The Chicago Teachers Union (CTU) and Chicago Public Schools (CPS) are were very near a deal by the end of last week. Last minute negotiating today, it is hoped, will lead to a compromise that both sides can accept, allowing teachers and students back in the classroom by Monday. The 800 members of the CTU House of Delegates would have to approve the contract and then teachers would have to ratify it.
The details of the proposal have not yet been made public, but speculation by the mainstream press suggest that it will include the use of student test data in teacher evaluations, but these scores will not count as much toward teachers’ overall scores as CPS had hoped. If this is true, then it is a terrible contract and Chicago teachers should just say no to it.

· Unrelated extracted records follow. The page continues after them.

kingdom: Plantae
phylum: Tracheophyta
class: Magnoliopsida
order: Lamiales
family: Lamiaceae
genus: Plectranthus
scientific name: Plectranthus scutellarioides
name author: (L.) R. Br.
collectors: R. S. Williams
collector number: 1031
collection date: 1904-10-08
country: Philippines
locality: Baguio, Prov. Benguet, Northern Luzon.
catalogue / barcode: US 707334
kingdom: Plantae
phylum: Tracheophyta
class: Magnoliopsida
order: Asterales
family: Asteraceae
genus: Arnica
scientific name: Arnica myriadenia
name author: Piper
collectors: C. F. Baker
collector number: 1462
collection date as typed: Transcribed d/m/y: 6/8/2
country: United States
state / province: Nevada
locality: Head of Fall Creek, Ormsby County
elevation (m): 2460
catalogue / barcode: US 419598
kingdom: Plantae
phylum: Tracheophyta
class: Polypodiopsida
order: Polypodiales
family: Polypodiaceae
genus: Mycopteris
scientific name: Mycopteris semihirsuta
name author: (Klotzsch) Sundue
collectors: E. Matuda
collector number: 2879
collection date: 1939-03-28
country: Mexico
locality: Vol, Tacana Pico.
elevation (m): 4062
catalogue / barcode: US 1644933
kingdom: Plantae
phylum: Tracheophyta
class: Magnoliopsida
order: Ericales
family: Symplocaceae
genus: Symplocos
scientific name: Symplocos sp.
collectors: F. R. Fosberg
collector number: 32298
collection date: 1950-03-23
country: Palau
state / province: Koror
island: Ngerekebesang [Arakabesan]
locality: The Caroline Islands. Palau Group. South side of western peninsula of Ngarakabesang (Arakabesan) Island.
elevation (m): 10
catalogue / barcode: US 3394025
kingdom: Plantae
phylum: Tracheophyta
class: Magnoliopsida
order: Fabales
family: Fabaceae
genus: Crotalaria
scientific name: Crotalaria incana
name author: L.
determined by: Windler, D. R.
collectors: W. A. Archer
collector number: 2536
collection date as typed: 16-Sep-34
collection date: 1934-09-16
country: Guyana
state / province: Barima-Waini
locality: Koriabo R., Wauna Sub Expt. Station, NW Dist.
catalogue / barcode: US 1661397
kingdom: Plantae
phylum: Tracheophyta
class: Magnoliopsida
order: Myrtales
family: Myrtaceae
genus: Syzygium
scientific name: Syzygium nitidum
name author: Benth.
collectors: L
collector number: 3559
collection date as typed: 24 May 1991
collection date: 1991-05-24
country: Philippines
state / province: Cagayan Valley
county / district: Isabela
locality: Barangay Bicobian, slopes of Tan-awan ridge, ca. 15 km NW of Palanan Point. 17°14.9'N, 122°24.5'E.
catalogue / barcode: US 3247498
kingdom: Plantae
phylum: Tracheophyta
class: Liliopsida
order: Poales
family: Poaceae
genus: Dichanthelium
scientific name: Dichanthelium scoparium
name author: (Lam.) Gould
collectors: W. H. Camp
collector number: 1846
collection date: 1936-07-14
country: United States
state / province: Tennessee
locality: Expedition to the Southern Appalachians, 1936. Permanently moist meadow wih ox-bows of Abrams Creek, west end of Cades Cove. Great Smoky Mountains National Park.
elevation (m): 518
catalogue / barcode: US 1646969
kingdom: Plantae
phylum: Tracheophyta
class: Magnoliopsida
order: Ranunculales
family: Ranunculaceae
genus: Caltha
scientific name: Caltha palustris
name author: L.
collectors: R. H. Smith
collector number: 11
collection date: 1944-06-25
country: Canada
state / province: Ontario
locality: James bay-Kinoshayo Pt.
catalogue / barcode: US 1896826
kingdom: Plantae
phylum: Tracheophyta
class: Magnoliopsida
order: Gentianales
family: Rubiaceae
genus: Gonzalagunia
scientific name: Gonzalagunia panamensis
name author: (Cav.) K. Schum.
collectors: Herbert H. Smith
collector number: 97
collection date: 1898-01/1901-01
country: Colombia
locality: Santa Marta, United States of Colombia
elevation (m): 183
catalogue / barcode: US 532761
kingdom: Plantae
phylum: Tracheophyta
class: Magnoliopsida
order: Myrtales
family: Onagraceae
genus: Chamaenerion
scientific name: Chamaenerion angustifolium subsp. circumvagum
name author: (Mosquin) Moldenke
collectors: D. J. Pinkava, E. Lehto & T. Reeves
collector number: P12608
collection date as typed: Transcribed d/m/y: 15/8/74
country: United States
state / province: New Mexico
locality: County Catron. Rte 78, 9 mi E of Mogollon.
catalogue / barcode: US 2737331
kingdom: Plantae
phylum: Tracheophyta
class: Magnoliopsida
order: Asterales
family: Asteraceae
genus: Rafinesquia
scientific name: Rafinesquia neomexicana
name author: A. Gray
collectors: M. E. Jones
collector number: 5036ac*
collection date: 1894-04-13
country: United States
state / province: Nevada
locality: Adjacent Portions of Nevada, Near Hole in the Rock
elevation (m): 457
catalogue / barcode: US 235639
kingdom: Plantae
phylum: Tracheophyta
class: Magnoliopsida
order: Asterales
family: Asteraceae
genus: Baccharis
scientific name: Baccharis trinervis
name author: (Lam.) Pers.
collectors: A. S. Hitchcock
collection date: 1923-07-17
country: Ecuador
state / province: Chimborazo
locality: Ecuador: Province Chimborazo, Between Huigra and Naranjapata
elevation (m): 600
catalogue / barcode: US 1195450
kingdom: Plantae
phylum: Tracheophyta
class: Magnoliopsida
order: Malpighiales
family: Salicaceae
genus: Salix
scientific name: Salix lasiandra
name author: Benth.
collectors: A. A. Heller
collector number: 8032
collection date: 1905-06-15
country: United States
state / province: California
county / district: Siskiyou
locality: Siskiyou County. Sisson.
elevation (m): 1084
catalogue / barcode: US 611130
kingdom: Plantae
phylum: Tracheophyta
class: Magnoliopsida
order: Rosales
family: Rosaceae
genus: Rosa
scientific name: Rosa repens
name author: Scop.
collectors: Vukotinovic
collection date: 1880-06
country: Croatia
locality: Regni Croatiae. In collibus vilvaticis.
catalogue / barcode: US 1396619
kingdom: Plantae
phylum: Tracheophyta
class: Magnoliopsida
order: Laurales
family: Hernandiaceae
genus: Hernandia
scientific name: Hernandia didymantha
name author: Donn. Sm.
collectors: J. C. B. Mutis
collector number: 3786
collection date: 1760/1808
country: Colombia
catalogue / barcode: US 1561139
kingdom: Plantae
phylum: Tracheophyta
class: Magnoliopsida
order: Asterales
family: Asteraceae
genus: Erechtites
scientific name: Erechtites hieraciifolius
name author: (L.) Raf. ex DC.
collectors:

The test scores are an inconsistent and unreliable proxy for teacher quality. They lead to many false positives and false negatives (also see here, for more on the unreliability of Value Added models). Teachers who are doing everything right in the classroom can still have students who do not progress sufficiently in their test scores, which are correlated far more strongly with students’ socioeconomic backgrounds than with their teachers (see here, here and here). Furthermore, any use of test scores to evaluate teachers will encourage teaching to the test, while also giving tacit approval to the state’s wrongheaded mania for testing.
For all of these reasons, teachers unions across the nation must oppose the use of high stakes tests, period. They are virtually worthless as a tool for assessing teachers and they are destructive of the learning process for children.